I think this is a very instructive exercise. It takes us straight down to the nitty-gritty of health benefits (lives saved) versus health risks (radiation exposure, false positives that lead to unnecessary surgery, aggressive treatment of tiny malignancies that would have disappeared without intervention, etc.). If you reject a proposal to perform mammograms twice a week starting at age 15, you are acknowledging that some kind of informed risk-benefit analysis ought to be used in determining guidelines. That’s the purpose of the USPSTF guidelines process.

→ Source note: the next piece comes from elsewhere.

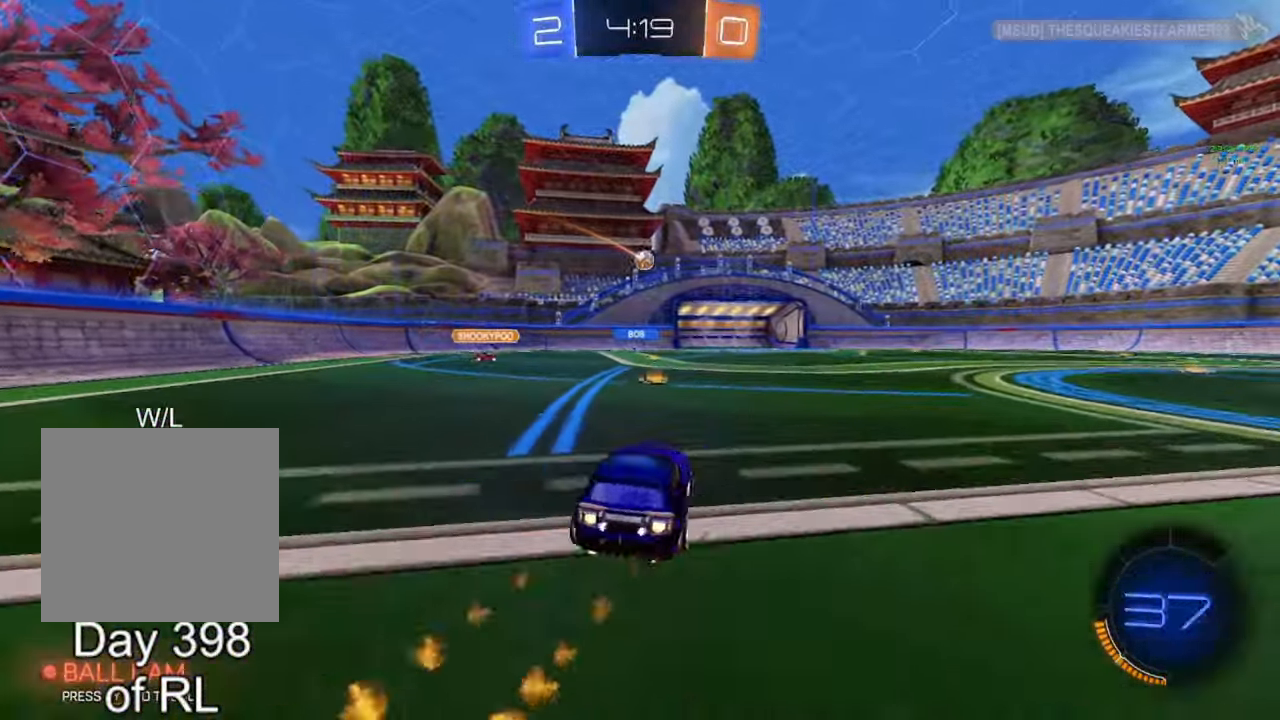
{"buttons": ["L1"], "left_stick": "down", "right_stick": "center", "events": [[117, "A", "down"], [167, "R2", "up"], [167, "left_stick", "down-right"], [200, "A", "up"], [217, "B", "up"], [217, "L1", "down"], [217, "left_stick", "up-right"], [267, "A", "down"], [267, "B", "down"], [350, "left_stick", "down-right"], [383, "A", "up"], [383, "B", "up"], [400, "left_stick", "down"]]}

Last but by no means least, contrary to what numerous overheated commentators have recently written, nothing in the new guidelines requires or even recommends that women, particularly at-risk women, not receive mammograms prior to age 50. The guidelines explicitly point out that doctors should tailor patient care to the needs of their individual patients. The core issue is whether to recommend a nationwide policy under which all women are urged to have mammograms at a certain frequency, and at what age this should begin.

If we really believe in evidence-based healthcare, we have to be willing to look at new evidence with clear and open minds. The recent breast cancer screening controversy demonstrates that a great deal of public education is needed before we as a society can achieve that goal.